My thesis consists of three chapters on economic development.
Chapter 1:
The research on the catch-up process of a developing economy focuses on the role of foreign technology transfer and the importance of domestic technology transfer lacks study. We study the trends of expenditures on innovation, foreign technology transfer, and domestic technology transfer. During the transition period of China from 1998 to 2007, the expenditures on innovation and domestic technology transfer of Chinese firms in the manufacturing sector grow two times faster than the expenditure on foreign technology transfer. Furthermore, the estimated productivity at the firm level shows that rapid productivity growth is accompanied by decreasing productivity dispersion. The productivity dispersion has decreased by 39% in the same period. I document several empirical facts at the level of the industry. First, innovation is positively correlated with relative productivity. Second, the expenditure on domestic technology transfer increases in relative productivity and the growth rate of relative productivity is positively correlated to the expenditure on domestic technology transfer.
Chapter 2:
I develop a theory in which firms endogenously choose one of three mutually exclusive methods to increase productivity: innovation, foreign technology transfer, and domestic technology transfer. Domestic technology transfer offers firms with low productivity a chance to become highly productive by meeting highly productive domestic peers. Domestic technology transfer leads to faster growth of productivity and a greater number of firms with high productivity. The productivity growth in China makes more Chinese firms choose to innovate or learn from domestic peers in a dynamic environment. Thus, the expenditures on innovation and domestic technology transfer increase faster. In our model, firms with low productivity adopt foreign or domestic technology and grow faster than highly productive firms. This results in the decreasing productivity observed in the data.

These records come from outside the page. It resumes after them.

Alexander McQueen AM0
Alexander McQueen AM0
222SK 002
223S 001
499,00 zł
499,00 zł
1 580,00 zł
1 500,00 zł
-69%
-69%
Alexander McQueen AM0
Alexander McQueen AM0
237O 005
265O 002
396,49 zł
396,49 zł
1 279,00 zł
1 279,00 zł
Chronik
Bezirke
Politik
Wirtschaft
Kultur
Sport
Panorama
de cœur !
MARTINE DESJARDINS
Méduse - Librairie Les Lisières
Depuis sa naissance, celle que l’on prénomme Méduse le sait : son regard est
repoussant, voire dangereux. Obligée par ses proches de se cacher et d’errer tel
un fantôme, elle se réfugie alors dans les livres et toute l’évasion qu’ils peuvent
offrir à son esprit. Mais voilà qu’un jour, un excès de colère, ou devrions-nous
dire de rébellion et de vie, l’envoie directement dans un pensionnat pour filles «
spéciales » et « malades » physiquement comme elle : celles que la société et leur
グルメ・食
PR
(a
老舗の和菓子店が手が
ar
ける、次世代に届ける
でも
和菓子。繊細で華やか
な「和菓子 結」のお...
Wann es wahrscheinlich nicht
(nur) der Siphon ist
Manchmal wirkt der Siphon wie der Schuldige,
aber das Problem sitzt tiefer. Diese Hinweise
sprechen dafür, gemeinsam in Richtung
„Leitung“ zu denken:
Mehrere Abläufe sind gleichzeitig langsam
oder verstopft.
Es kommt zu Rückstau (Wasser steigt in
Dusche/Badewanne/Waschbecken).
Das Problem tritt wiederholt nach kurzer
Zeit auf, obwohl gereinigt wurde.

We use the simulated method of moments to estimate the key parameter values of the transition model. Our model fits data well. After checking the model fit, we conduct two experiments to answer the two questions mentioned at the beginning of our talk. In one experiment, domestic technology transfer is not allowed, and I find that domestic technology transfer contributes 30% of productivity growth and 31% of relative innovation expenditure growth. In the other experiment, we improve the domestic intellectual property and the policy changes significantly reduce both productivity growth and expenditure on innovation.
Chapter 3:
Our economic geography model features cross-country productivity, human capital, amenity and population differences, international trade, migration cost, and heterogeneous working and entrepreneurial skills. We compare welfare under baseline parameterization with a migration autarky counterfactual and the welfare gains of the US native residents from migration reform. The gains from migration are substantial, as high as trade gains, and natives in countries that received a lot of migration are much better off, at about 5% to 15%. Both the native entrepreneurs and workers benefit from migration while the entrepreneurs tend to gain twice as large as the workers. The welfare of the US native entrepreneurs and workers can increase by 5.1% and 1.6% by optimizing migration frictions and the population of the US increases by 14.7% under optimization.